Publié le Vendredi 22 avril 2016 à 08h17.

Ford Blanquefort (33) : Convoqués par la police !

Quatre salariés ont été convoqués ces derniers jours au commissariat de police de Bordeaux après deux plaintes de Ford pour deux manifestations sur le stand de la multinationale au Mondial de l’auto en 2012 et 2014...

«Violences aggravées en réunion », voilà ce qui est reproché aux manifestants. C’est grotesque mais, en même temps, cela montre jusqu’où peut aller la logique de répression contre le mouvement social, et la volonté de gouvernement et du patronat de faire taire toute contestation.
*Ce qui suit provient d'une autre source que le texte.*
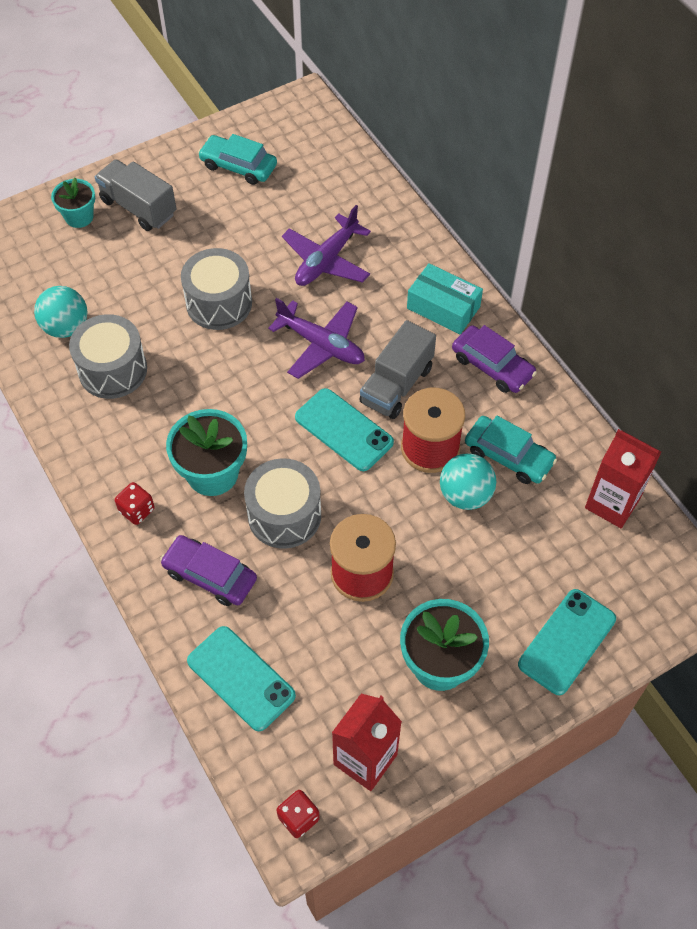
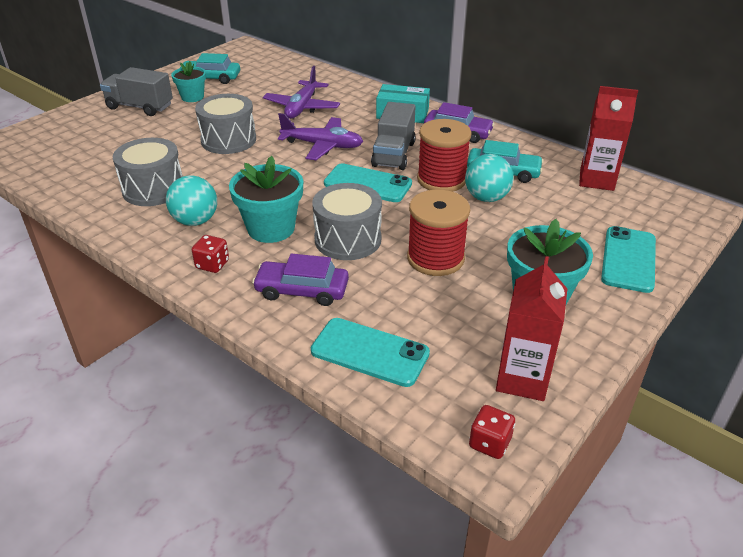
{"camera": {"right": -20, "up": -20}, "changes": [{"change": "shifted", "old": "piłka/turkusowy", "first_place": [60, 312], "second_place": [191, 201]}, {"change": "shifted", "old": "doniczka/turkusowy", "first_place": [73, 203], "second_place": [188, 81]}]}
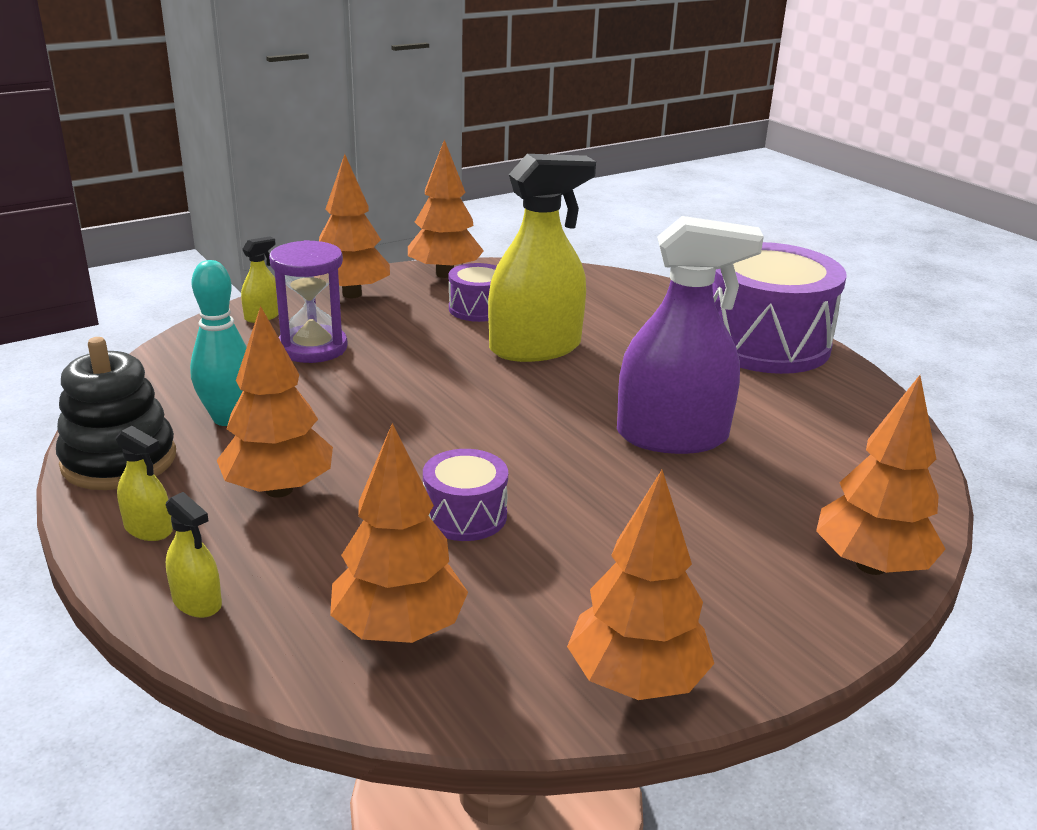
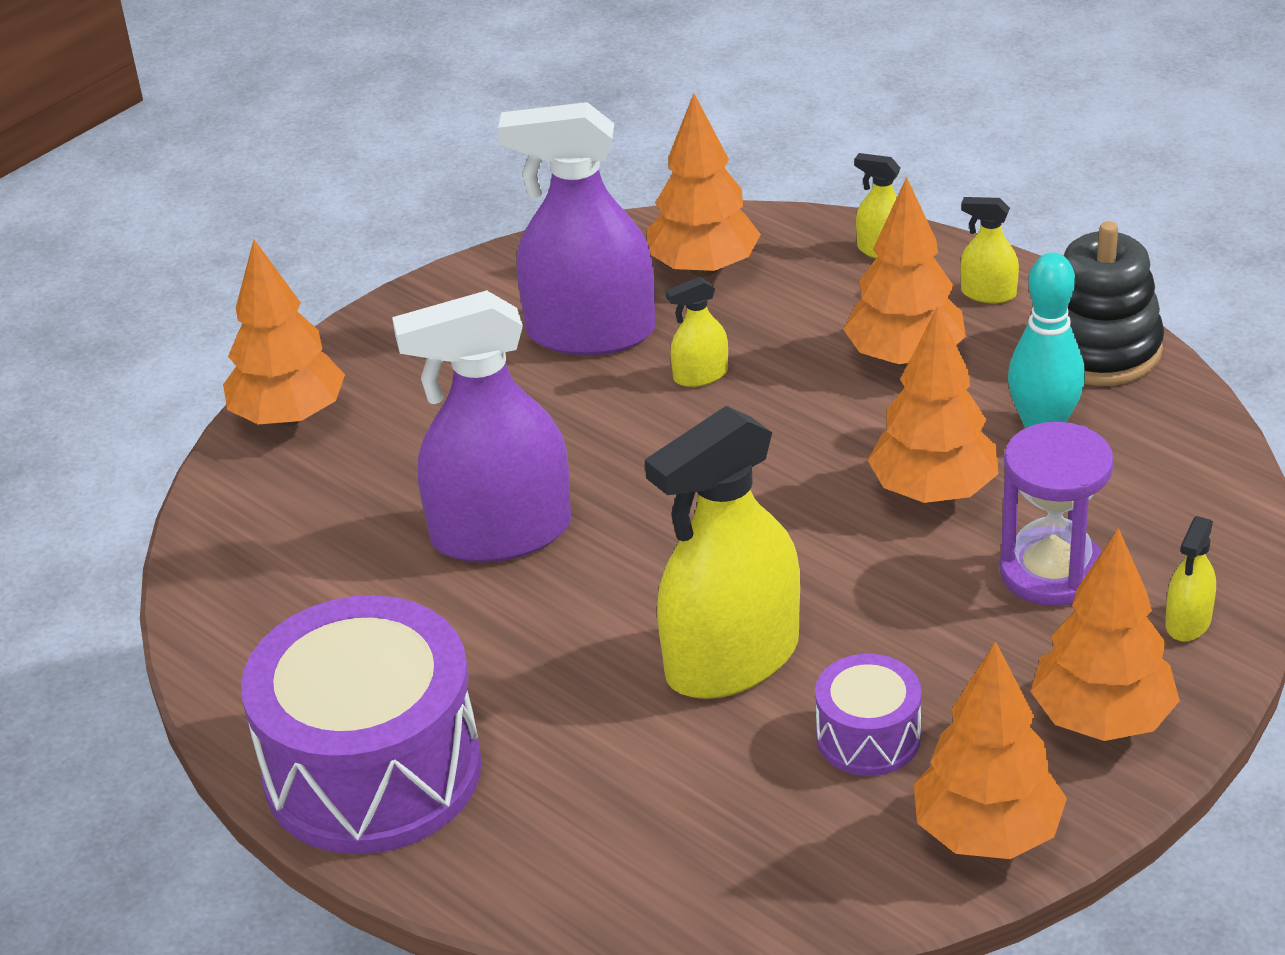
{"camera": {"right": 170, "up": 10}, "changes": [{"change": "new", "new": "spryskiwacz/fioletowy", "second_place": [576, 228]}, {"change": "swapped", "old": "bęben/fioletowy", "new": "spryskiwacz/żółty", "first_place": [465, 495], "second_place": [697, 332]}, {"change": "shifted", "old": "drzewko/pomarańczowy", "first_place": [640, 585], "second_place": [933, 405]}]}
Les actions au Mondial de l’auto à Paris étaient un rendez-vous annuel depuis 2008. à chaque fois, nous y manifestions pour rendre visible la lutte pour nos emplois et l’avenir de l’usine, cela sur les lieux mêmes de cette belle vitrine des constructeurs automobiles où sont exposés les véhicules flambant neufs... fabriqués par des salariés qui subissent les reculs sociaux divers, en particulier les plans de suppressions d’emplois.

Ford n’a jamais supporté ces manifestations : effectivement, nous envahissions le stand, l’occupions pendant une heure environ, refaisions la décoration à coup d’autocollants, tout cela dans une ambiance festive à grands coups de confettis. L’objectif est de nous faire entendre, de mettre la pression en touchant à l’image de Ford. La médiatisation importante de ces actions nous a permis d’être au moins un peu efficaces. En tout cas, aujourd’hui, même si l’avenir reste flou, nous sommes toujours là, des centaines d’emplois ont été sauvées.

Une accusation vide de chez vide...

Mais Ford ne lâche pas et veut régler des comptes, voulant sans doute atteindre notre détermination pour la suite, ce qui n’augure pas de bonnes intentions de sa part. Mais l’offensive judiciaire de Ford ne repose sur rien : des photos de manifestations récupérées sur le site de la CGT-Ford, notamment celle où l’on voit cinq salariés sur une voiture exposée brandissant bandeaux et tee-shirts « Sauvons les emplois », où celle où l’on voit les voitures recouvertes de ces mêmes bandeaux. Rien ne montre une quelconque dégradation, de l’agressivité. Aucune image, aucune vidéo, aucun son ne démontre ce que Ford affirme aujourd’hui. Pourtant les médias étaient là, nombreux.

Concernant la voiture prétendument dégradée (« capot légèrement enfoncé »), il y a certes eu un constat d’huissier, avec un document confirmant la réparation... mais en mars 2013, soit 6 mois plus tard ! Les deux plaintes de Ford concernent les cinq mêmes salariés, en 2012 et 2014... Or deux d’entre eux n’étaient pas à l’action de 2014 ! Dans le déroulé des manifestations, il n’y a rien qui démontre que les salariés visés auraient fait quoi que ce soit. Tout est à l’avenant, sans aucune preuve, ni sérieux. Et pourtant...

Les auditions ont duré deux heures et demie pour les deux premiers salariés. Les questions ont porté sur la volonté ou pas de dégrader, sur la préméditation de nos actes, sur le pourquoi et le comment de nos actions, sur son financement, sur l’existence d’un meneur…

à vouloir ainsi parler de dégradation en manifestation, le parquet ne parle pas de la casse sociale provoquée par Ford, des 2 000 emplois perdus ces dernières années, de la violence et des conditions de travail dégradées, des policiers qui nous ont gazés avant la manifestation, qui ont voulu nous  interdire l’entrée du Mondial de l’auto, qui nous ont fouillés pour prendre nos stocks d’autocollants et de confettis... En fait, ce sont les véritables problèmes que l’on veut ainsi cacher.